_THE DATA_
____________

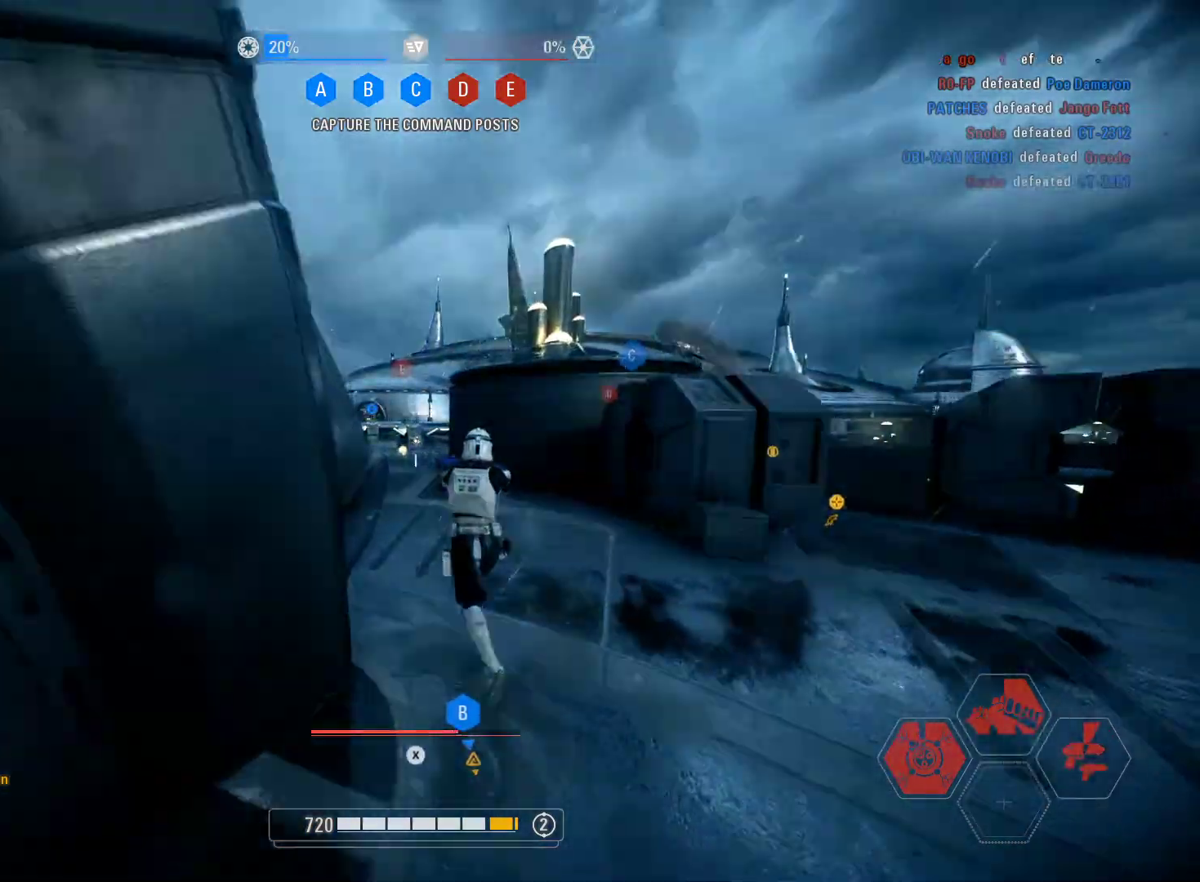
{"buttons": ["X", "L3"], "left_stick": "up", "right_stick": "center", "events": [[217, "L3", "down"], [350, "R2", "up"], [467, "X", "down"]]}
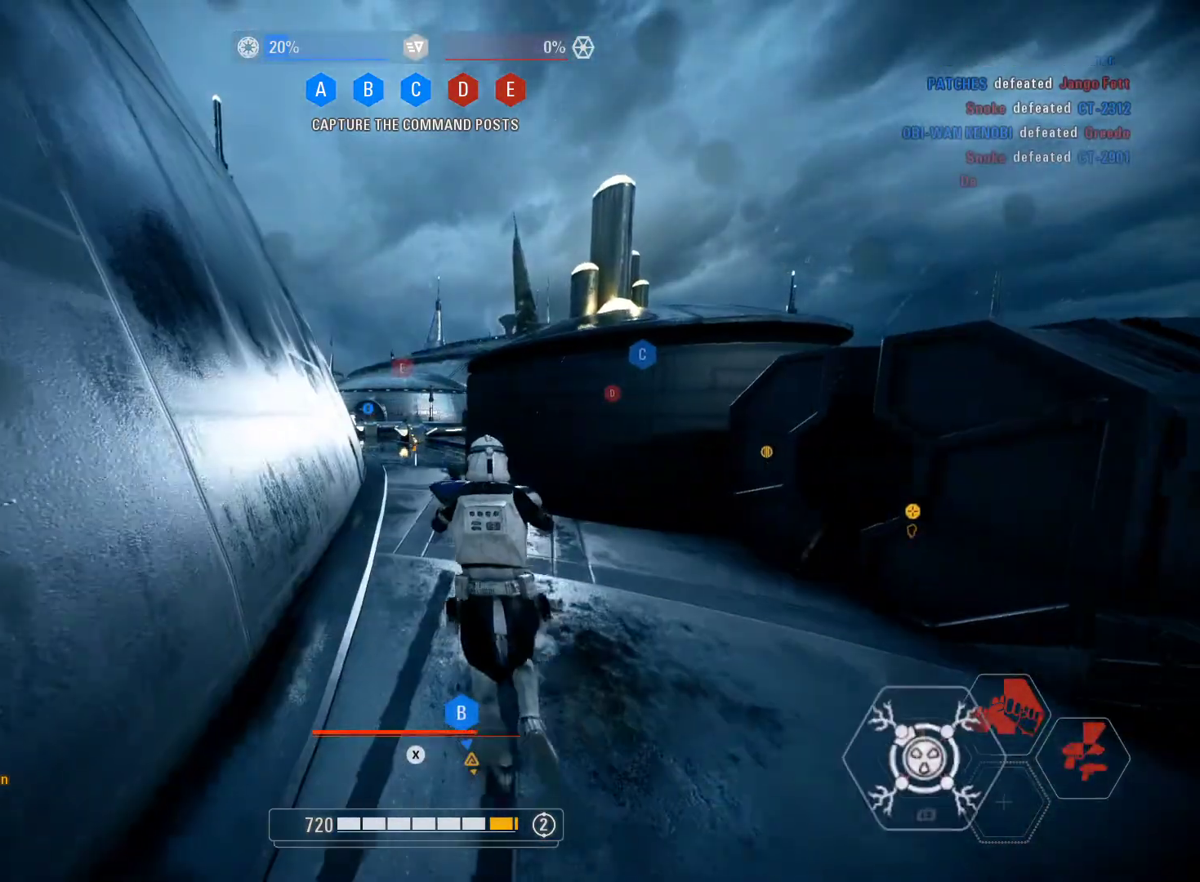
{"buttons": ["L3"], "left_stick": "up", "right_stick": "center", "events": [[100, "X", "up"]]}
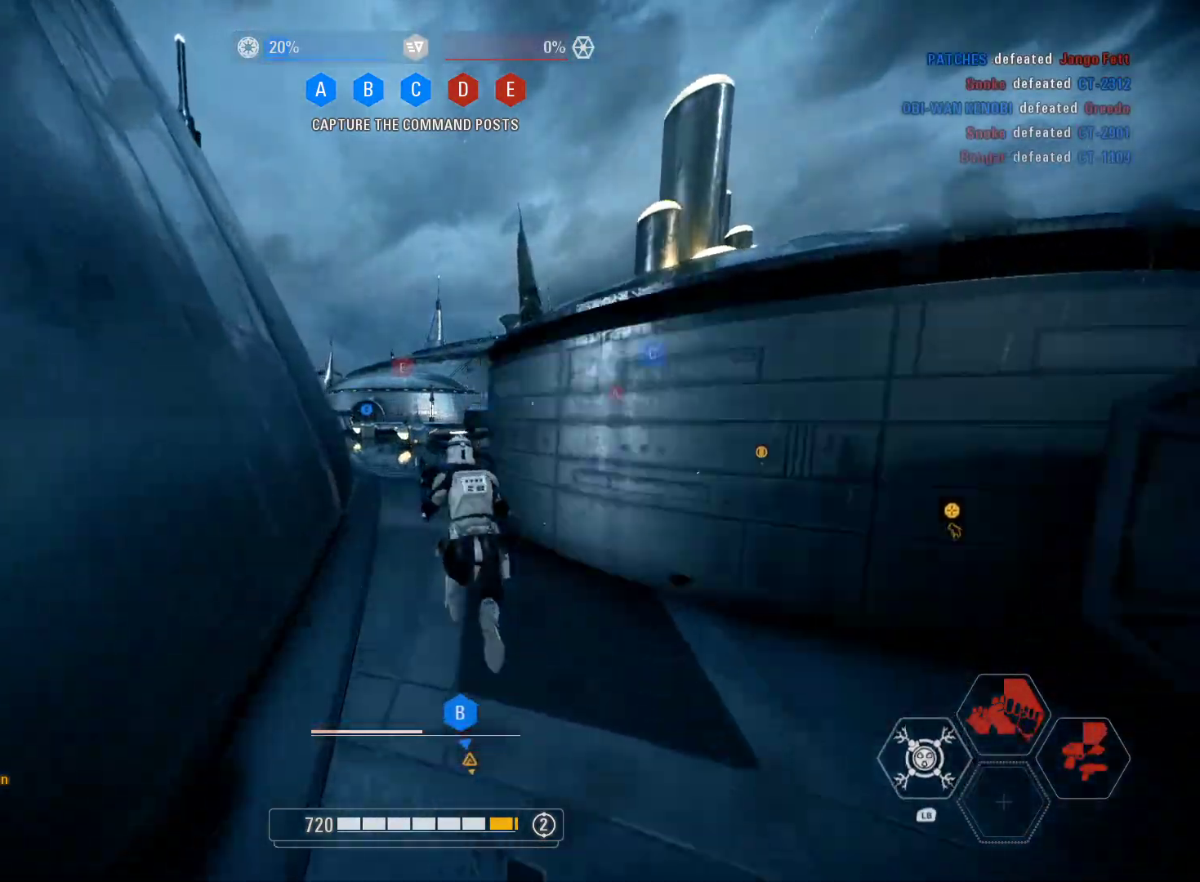
{"buttons": ["L3"], "left_stick": "up", "right_stick": "center", "events": []}
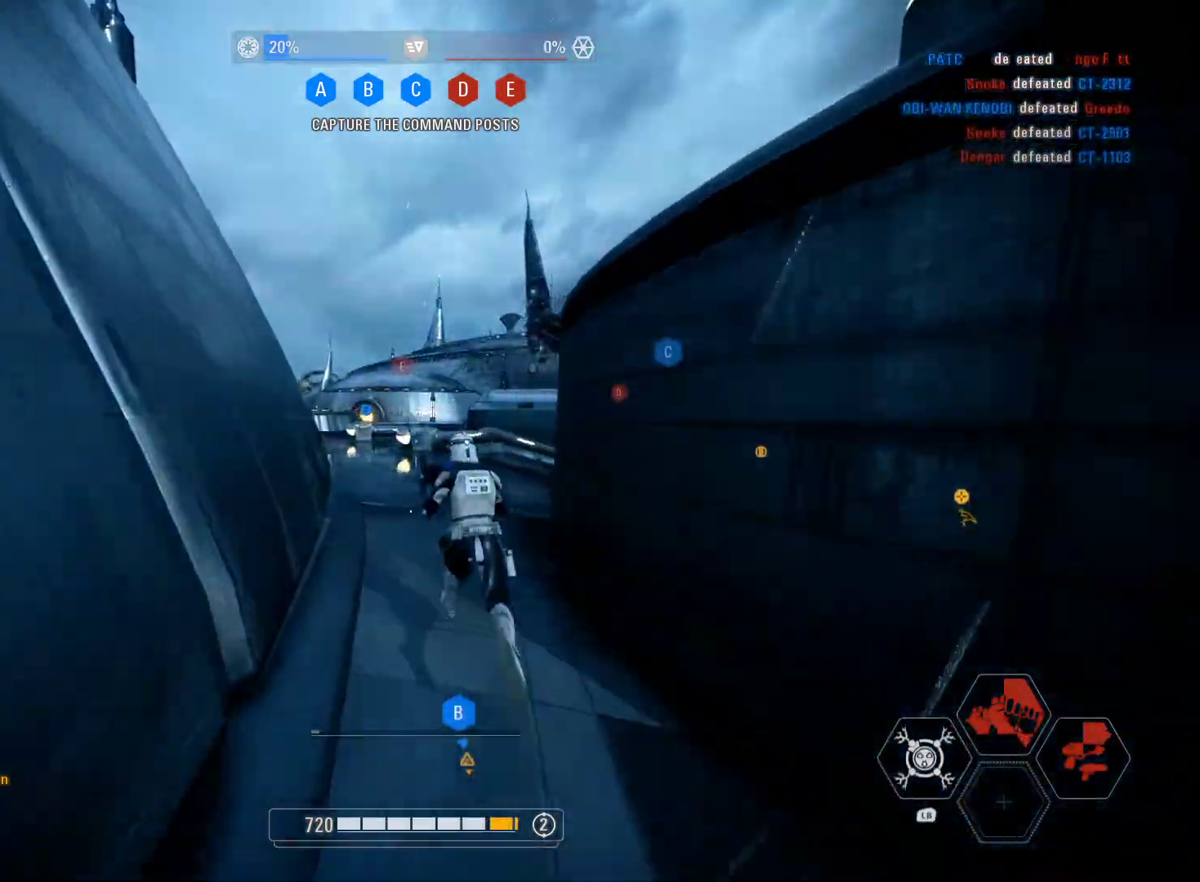
{"buttons": ["L3"], "left_stick": "up", "right_stick": "down-left", "events": [[233, "right_stick", "down-left"]]}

____________

_TRY IT_
Could you give the material above again, exactly and without its pictures?

_SOLUTION FOR THIS EXERCISE_
{"buttons": ["X", "L3"], "left_stick": "up", "right_stick": "center", "events": [[217, "L3", "down"], [350, "R2", "up"], [467, "X", "down"]]}
{"buttons": ["L3"], "left_stick": "up", "right_stick": "center", "events": [[100, "X", "up"]]}
{"buttons": ["L3"], "left_stick": "up", "right_stick": "center", "events": []}
{"buttons": ["L3"], "left_stick": "up", "right_stick": "down-left", "events": [[233, "right_stick", "down-left"]]}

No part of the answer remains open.